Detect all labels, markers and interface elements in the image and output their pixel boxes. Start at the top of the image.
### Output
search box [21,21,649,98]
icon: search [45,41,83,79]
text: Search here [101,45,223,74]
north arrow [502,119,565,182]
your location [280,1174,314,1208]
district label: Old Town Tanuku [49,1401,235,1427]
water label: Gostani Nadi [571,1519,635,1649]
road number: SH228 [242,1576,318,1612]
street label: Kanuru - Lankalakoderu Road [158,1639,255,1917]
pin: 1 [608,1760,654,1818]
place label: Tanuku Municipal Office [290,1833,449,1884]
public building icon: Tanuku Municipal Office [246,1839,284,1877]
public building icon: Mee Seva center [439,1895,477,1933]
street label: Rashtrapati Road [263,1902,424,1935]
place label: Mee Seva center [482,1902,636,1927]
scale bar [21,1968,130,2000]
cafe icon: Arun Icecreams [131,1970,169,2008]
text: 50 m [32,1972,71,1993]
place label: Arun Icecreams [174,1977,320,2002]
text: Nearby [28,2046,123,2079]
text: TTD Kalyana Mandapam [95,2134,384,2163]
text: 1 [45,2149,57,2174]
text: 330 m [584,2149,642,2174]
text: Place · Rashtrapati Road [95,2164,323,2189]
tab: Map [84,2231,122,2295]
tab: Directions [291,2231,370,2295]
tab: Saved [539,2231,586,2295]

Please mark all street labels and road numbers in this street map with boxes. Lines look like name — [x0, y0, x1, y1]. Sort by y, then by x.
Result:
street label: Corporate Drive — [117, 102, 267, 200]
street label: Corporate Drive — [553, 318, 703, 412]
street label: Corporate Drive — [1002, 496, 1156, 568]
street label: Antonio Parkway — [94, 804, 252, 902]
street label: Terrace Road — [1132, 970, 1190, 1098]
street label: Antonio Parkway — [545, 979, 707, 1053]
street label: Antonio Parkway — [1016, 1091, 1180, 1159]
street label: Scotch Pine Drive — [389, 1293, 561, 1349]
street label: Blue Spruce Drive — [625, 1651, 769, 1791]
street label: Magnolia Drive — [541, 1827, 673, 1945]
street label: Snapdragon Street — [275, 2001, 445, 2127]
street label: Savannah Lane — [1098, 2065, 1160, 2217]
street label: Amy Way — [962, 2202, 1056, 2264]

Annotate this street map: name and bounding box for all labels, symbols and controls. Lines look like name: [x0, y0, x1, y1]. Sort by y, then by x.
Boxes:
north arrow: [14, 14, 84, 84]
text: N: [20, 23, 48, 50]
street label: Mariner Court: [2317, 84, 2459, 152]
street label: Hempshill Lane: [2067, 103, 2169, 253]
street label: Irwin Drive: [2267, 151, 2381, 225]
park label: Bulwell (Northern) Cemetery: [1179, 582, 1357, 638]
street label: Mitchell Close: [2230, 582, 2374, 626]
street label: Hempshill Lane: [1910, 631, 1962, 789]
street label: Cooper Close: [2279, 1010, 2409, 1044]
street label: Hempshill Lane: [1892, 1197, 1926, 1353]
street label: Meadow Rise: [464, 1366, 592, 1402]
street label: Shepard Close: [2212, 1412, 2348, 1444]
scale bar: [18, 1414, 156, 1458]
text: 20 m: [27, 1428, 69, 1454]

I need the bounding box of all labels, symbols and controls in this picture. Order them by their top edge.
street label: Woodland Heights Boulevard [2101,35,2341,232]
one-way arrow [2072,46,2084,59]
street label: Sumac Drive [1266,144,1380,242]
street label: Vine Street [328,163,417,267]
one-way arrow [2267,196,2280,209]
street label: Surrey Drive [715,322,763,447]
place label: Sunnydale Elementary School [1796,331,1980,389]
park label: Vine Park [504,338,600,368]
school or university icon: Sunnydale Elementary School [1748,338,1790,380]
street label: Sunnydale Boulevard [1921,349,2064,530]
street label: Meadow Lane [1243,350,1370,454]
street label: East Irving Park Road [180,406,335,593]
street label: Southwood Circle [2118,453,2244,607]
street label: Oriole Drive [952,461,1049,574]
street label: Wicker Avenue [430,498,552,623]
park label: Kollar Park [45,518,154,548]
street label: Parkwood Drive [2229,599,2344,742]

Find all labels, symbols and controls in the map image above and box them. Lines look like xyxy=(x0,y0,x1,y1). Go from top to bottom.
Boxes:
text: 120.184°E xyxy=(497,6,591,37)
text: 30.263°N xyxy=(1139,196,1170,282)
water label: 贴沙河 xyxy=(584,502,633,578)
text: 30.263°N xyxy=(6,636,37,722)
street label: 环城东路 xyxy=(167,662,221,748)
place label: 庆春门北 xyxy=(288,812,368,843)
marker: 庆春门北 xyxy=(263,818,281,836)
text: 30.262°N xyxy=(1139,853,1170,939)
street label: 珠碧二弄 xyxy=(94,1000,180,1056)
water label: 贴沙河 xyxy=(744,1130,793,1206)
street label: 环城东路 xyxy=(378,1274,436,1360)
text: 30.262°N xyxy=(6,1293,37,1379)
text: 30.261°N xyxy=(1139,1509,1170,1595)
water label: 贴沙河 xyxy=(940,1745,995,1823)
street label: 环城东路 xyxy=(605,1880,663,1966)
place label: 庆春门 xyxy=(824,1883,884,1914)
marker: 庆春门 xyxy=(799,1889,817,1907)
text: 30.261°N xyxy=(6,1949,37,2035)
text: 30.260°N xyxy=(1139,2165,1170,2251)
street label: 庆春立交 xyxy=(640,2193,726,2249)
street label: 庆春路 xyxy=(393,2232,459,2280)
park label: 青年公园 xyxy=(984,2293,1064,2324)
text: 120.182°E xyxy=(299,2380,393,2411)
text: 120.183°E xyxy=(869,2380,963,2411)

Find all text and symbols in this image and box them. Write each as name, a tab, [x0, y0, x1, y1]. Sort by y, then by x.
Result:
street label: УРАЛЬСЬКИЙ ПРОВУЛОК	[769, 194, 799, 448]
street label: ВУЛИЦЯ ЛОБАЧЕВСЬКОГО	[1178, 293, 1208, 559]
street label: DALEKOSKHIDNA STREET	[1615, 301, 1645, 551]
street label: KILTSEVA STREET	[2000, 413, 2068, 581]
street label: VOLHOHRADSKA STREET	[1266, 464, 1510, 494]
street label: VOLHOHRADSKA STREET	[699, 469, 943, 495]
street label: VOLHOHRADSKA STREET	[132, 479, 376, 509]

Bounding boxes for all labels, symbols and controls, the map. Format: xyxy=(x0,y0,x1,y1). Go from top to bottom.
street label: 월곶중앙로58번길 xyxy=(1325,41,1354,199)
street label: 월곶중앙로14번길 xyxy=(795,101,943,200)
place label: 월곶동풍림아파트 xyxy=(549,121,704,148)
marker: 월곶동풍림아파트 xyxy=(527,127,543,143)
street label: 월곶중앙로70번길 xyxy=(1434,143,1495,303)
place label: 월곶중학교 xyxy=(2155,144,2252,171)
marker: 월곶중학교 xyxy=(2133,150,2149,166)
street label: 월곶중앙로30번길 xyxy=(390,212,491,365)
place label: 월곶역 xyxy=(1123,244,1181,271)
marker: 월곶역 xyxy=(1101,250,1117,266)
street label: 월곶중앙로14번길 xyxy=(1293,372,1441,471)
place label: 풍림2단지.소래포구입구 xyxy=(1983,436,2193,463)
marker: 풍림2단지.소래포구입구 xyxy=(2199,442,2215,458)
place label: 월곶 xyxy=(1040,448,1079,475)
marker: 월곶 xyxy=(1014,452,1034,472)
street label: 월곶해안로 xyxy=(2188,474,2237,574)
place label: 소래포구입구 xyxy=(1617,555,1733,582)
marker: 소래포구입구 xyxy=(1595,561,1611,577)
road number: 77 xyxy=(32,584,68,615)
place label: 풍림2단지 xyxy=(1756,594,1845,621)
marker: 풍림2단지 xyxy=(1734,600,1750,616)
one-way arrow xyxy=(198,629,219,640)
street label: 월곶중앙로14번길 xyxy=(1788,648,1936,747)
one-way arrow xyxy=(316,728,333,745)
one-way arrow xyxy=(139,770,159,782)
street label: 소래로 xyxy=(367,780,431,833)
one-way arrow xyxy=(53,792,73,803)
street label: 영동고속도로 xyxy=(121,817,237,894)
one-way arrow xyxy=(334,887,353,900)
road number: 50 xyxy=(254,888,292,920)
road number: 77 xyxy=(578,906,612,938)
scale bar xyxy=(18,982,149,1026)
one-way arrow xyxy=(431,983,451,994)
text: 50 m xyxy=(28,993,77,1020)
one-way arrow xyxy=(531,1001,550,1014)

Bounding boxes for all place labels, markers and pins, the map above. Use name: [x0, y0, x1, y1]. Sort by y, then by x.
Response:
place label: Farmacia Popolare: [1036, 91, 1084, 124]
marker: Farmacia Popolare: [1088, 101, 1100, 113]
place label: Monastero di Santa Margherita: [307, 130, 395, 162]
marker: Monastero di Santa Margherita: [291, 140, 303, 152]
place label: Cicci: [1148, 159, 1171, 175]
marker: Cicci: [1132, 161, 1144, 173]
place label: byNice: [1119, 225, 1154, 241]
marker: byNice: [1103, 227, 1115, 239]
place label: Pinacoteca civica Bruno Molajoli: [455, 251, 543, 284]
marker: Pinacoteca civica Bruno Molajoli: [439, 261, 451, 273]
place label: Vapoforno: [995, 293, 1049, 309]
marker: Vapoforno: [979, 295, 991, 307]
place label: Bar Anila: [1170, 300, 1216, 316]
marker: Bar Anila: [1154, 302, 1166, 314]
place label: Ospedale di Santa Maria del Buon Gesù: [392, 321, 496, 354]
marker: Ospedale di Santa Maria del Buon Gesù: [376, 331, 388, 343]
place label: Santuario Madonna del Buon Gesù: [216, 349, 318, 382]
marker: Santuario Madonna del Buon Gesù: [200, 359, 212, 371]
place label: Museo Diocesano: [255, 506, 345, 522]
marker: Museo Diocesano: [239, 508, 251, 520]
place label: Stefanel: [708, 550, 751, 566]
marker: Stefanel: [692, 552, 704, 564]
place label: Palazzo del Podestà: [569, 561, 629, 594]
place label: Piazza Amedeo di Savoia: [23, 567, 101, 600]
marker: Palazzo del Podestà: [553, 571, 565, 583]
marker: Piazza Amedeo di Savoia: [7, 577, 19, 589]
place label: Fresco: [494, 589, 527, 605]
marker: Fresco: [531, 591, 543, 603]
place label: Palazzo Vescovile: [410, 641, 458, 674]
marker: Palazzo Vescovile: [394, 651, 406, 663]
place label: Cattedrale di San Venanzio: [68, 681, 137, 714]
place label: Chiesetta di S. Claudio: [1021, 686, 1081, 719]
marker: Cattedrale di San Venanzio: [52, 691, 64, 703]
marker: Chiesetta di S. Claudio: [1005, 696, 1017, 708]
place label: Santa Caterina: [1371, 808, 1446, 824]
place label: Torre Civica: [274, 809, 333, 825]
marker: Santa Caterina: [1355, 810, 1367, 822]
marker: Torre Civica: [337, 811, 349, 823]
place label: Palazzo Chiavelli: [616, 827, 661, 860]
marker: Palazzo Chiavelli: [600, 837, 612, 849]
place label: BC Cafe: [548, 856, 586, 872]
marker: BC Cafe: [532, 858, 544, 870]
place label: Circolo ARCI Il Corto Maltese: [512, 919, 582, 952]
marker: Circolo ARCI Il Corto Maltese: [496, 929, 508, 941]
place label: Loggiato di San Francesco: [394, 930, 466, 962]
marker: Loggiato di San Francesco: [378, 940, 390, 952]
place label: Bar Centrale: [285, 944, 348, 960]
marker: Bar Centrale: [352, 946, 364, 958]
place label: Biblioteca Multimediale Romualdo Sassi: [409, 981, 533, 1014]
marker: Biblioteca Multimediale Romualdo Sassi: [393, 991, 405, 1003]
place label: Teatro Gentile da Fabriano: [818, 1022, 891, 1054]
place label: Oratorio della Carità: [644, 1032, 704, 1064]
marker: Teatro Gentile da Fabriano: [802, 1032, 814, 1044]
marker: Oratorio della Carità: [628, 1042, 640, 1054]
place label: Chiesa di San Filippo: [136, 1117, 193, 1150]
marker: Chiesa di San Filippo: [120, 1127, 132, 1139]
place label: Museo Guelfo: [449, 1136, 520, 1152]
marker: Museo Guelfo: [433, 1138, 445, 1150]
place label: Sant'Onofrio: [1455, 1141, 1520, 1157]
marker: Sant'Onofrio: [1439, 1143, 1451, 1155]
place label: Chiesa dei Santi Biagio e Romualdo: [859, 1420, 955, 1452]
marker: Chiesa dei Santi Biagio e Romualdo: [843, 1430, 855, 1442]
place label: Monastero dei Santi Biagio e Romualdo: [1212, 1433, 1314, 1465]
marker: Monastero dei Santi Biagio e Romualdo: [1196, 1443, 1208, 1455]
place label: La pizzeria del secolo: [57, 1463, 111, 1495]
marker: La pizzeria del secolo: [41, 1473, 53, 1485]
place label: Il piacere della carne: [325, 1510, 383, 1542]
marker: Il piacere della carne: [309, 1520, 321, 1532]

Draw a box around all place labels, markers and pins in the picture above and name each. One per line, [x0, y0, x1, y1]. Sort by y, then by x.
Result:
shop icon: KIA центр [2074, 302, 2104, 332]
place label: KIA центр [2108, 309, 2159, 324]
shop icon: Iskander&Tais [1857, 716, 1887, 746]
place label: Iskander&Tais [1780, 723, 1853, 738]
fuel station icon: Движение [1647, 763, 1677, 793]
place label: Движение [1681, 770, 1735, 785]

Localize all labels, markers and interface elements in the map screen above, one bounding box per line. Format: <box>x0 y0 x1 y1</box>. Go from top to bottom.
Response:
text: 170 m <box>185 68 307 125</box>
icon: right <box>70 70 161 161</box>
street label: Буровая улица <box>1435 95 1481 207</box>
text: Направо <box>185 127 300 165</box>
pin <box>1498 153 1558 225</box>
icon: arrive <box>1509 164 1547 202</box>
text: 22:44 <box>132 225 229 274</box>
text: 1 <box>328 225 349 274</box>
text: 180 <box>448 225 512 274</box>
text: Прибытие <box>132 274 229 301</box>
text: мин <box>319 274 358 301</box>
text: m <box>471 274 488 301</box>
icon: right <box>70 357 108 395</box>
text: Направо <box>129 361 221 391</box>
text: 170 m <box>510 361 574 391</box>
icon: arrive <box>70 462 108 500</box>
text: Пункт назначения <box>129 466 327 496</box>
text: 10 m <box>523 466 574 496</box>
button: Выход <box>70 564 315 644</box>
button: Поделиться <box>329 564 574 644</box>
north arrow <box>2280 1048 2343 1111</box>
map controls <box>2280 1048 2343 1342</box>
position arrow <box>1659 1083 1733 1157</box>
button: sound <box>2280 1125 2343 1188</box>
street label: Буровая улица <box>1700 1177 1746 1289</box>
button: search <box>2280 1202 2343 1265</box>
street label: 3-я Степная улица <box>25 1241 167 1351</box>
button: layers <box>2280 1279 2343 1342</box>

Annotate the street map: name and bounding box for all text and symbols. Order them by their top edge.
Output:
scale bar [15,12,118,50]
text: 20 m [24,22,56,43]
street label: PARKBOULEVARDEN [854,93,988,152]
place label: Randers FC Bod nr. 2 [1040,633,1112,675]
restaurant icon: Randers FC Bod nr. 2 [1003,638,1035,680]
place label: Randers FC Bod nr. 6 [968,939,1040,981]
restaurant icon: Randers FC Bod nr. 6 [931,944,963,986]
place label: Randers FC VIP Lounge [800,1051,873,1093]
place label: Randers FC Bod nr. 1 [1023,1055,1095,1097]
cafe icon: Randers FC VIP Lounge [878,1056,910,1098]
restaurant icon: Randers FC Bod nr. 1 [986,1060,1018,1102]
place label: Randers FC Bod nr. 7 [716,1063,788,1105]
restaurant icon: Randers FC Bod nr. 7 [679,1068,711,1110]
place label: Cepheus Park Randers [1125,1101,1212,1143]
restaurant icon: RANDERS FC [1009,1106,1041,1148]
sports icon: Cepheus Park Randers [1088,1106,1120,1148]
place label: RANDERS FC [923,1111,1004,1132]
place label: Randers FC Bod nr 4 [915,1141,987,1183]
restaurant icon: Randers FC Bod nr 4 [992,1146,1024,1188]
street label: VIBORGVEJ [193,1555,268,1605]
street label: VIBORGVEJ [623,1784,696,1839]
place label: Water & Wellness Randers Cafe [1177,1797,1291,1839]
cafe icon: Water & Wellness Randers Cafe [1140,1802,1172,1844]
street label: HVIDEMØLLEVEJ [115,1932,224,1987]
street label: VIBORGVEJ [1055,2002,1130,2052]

> **What the task asks**:
What lines of the material above include "Bruno"? Copy each one.

> **Your solution**:
place label: Pinacoteca civica Bruno Molajoli: [455, 251, 543, 284]
marker: Pinacoteca civica Bruno Molajoli: [439, 261, 451, 273]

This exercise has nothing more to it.